*REQUIRED ACTION:* Which lines of the records contain the word "various"? Show each of them.

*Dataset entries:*

----

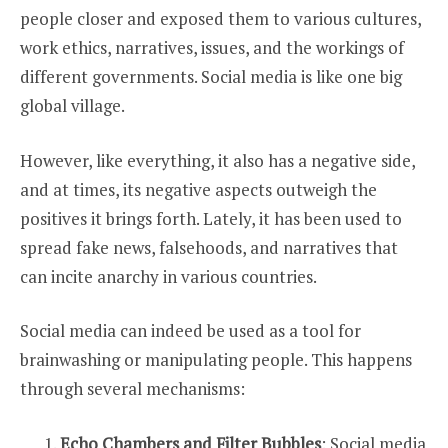
people closer and exposed them to various cultures,
work ethics, narratives, issues, and the workings of
different governments. Social media is like one big
global village.
However, like everything, it also has a negative side,
and at times, its negative aspects outweigh the
positives it brings forth. Lately, it has been used to
spread fake news, falsehoods, and narratives that
can incite anarchy in various countries.
Social media can indeed be used as a tool for
brainwashing or manipulating people. This happens
through several mechanisms:
Echo Chambers and Filter Bubbles
: Social media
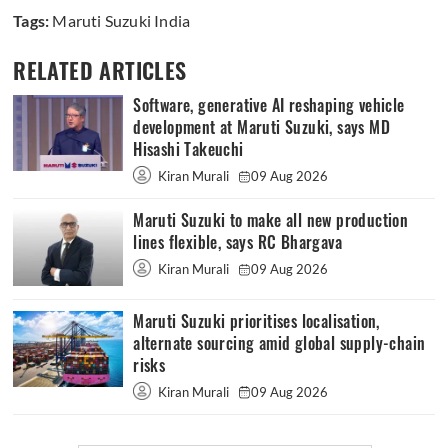
Tags:
Maruti Suzuki India
RELATED ARTICLES
Software, generative AI reshaping vehicle
development at Maruti Suzuki, says MD
Hisashi Takeuchi
Kiran Murali
09 Aug 2026
Maruti Suzuki to make all new production
lines flexible, says RC Bhargava
Kiran Murali
09 Aug 2026
Maruti Suzuki prioritises localisation,
alternate sourcing amid global supply-chain
risks
Kiran Murali
09 Aug 2026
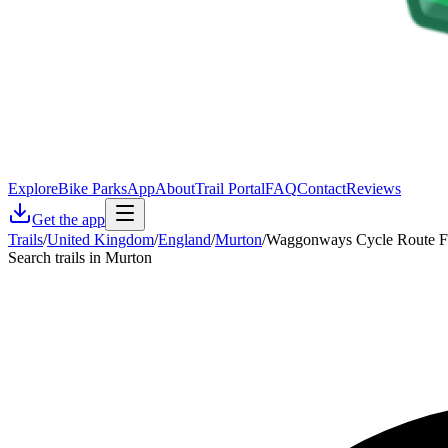
Explore
Bike Parks
App
About
Trail Portal
FAQ
Contact
Reviews
Get the app
Trails
/
United Kingdom
/
England
/
Murton
/
Waggonways Cycle Route F 
Search trails in Murton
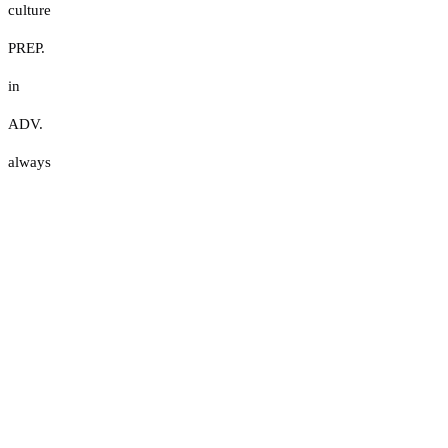
culture
PREP.
in
ADV.
always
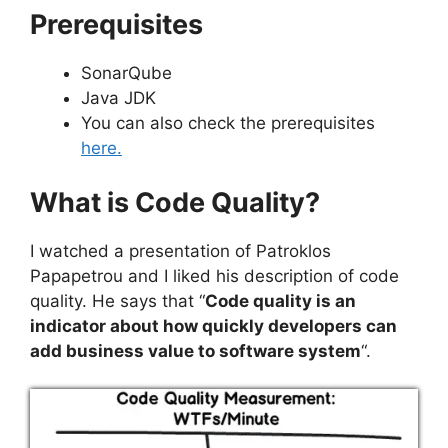
Prerequisites
SonarQube
Java JDK
You can also check the prerequisites
here.
What is Code Quality
?
I watched a presentation of Patroklos
Papapetrou and I liked his description of code
quality. He says that “
Code quality is an
indicator about how quickly developers can
add business value to software system
“.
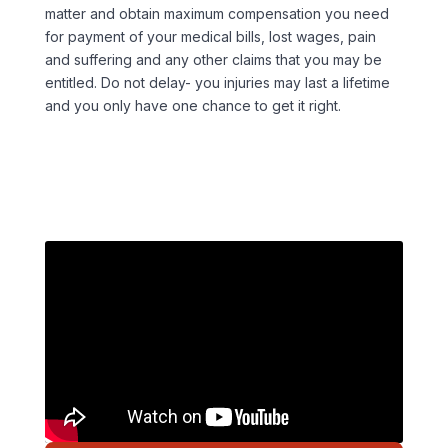
matter and obtain maximum compensation you need
for payment of your medical bills, lost wages, pain
and suffering and any other claims that you may be
entitled. Do not delay- you injuries may last a lifetime
and you only have one chance to get it right.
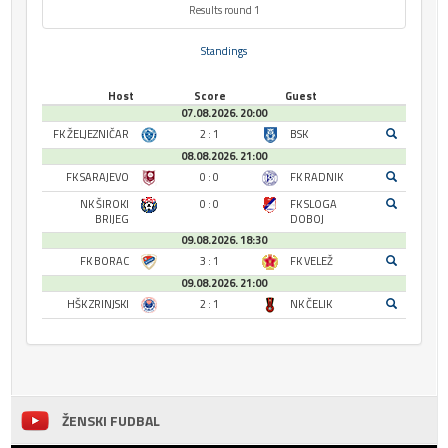
Results round 1
Standings
Host
Score
Guest
07.08.2026. 20:00
FK ŽELJEZNIČAR
2 : 1
BSK
08.08.2026. 21:00
FK SARAJEVO
0 : 0
FK RADNIK
NK ŠIROKI
0 : 0
FK SLOGA
BRIJEG
DOBOJ
09.08.2026. 18:30
FK BORAC
3 : 1
FK VELEŽ
09.08.2026. 21:00
HŠK ZRINJSKI
2 : 1
NK ČELIK
ŽENSKI FUDBAL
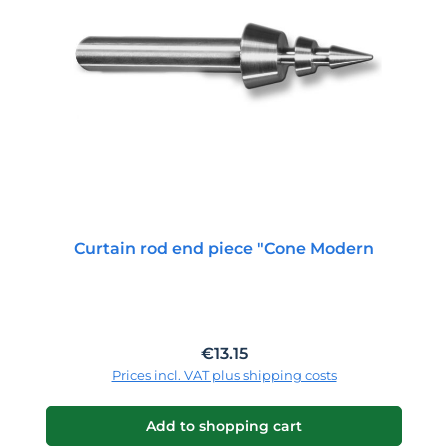
Curtain rod end piece "Cone Modern
Regular price:
€13.15
Prices incl. VAT plus shipping costs
Add to shopping cart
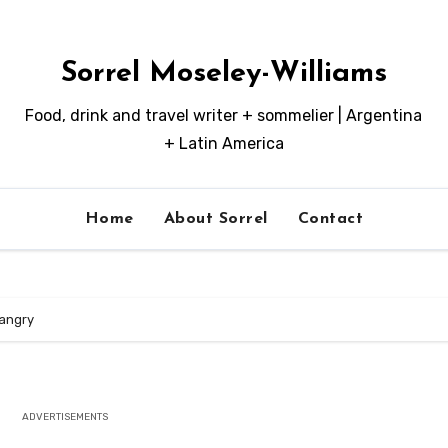
Sorrel Moseley-Williams
Food, drink and travel writer + sommelier | Argentina
+ Latin America
Home
About Sorrel
Contact
angry
ADVERTISEMENTS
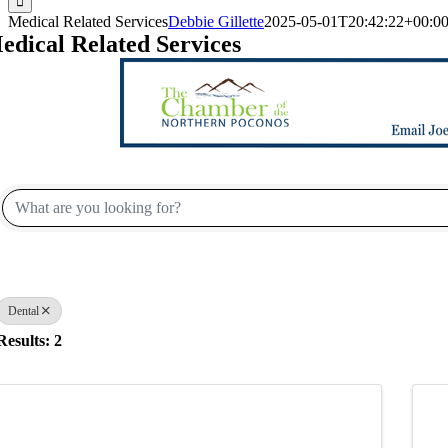
Medical Related Services
Debbie Gillette
2025-05-01T20:42:22+00:0
edical Related Services
{Directory Results}
Dental
Results: 2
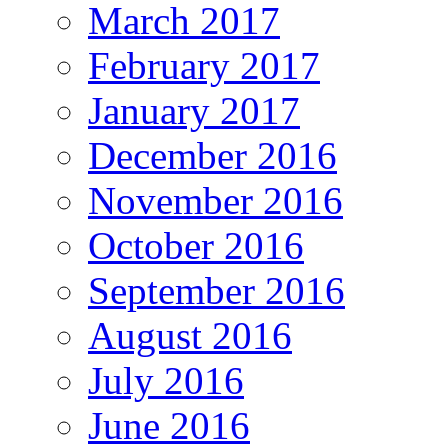
March 2017
February 2017
January 2017
December 2016
November 2016
October 2016
September 2016
August 2016
July 2016
June 2016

----

*ANSWER TO THIS EXERCISE:*
people closer and exposed them to various cultures,
can incite anarchy in various countries.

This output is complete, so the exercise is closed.